WORK ORDER:
Set down, please, exactly the lines below that run from the line with "Хлеб ржаной: 110 -> 50" to the line with "Биточки из птицы", both lines included.

THE DATA: Begin

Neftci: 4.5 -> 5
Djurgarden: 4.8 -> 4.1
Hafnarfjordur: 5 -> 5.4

THE DATA: End
THE DATA: Begin

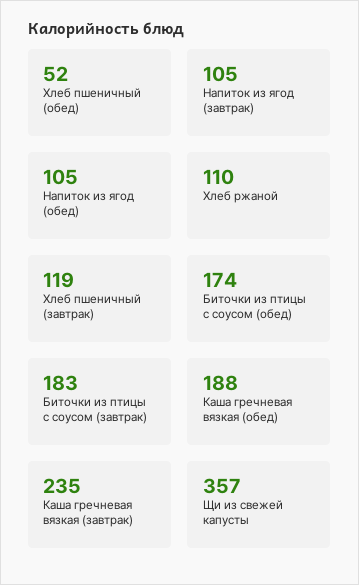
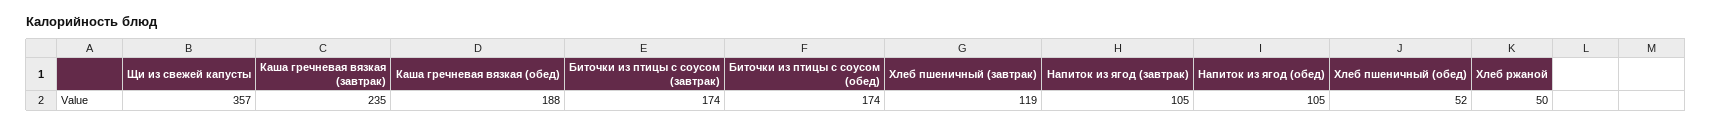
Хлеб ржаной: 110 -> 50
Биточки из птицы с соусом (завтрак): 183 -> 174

THE DATA: End
THE DATA: Begin

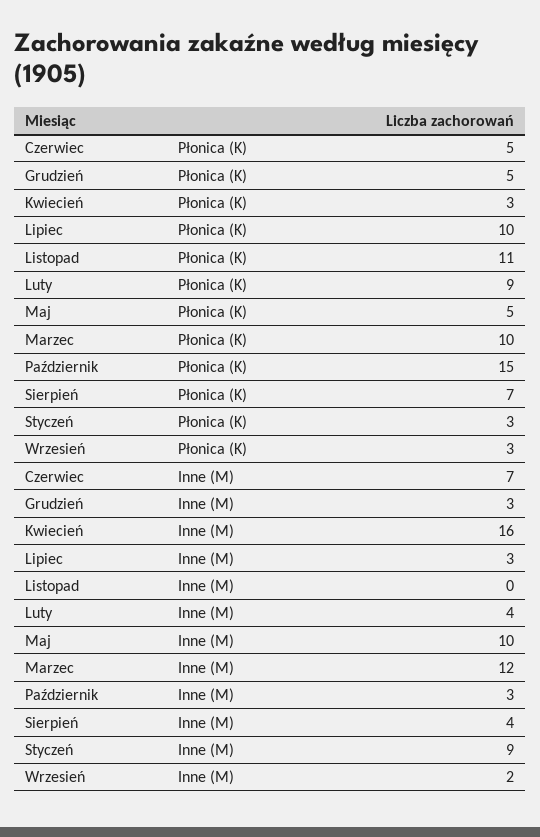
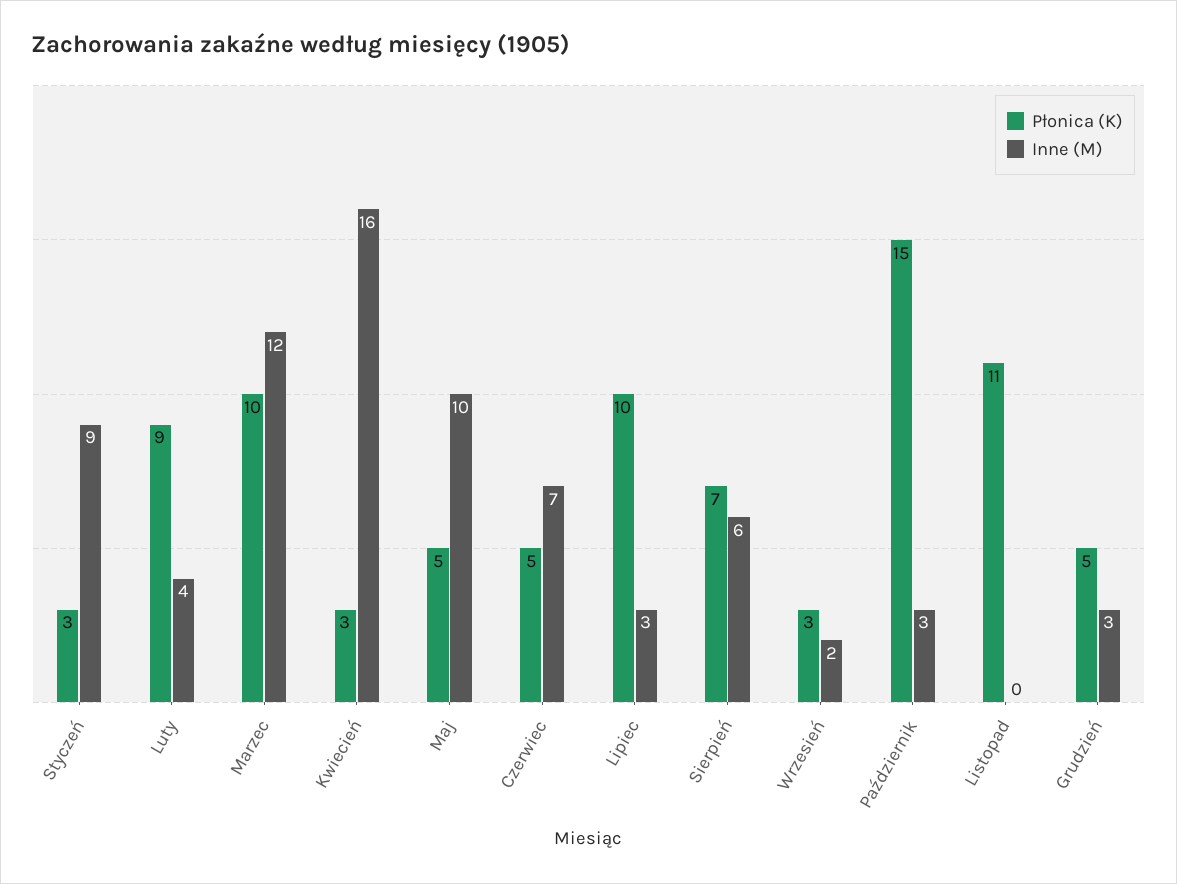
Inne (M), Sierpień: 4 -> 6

THE DATA: End

EXERCISE OUTPUT:
Хлеб ржаной: 110 -> 50
Биточки из птицы с соусом (завтрак): 183 -> 174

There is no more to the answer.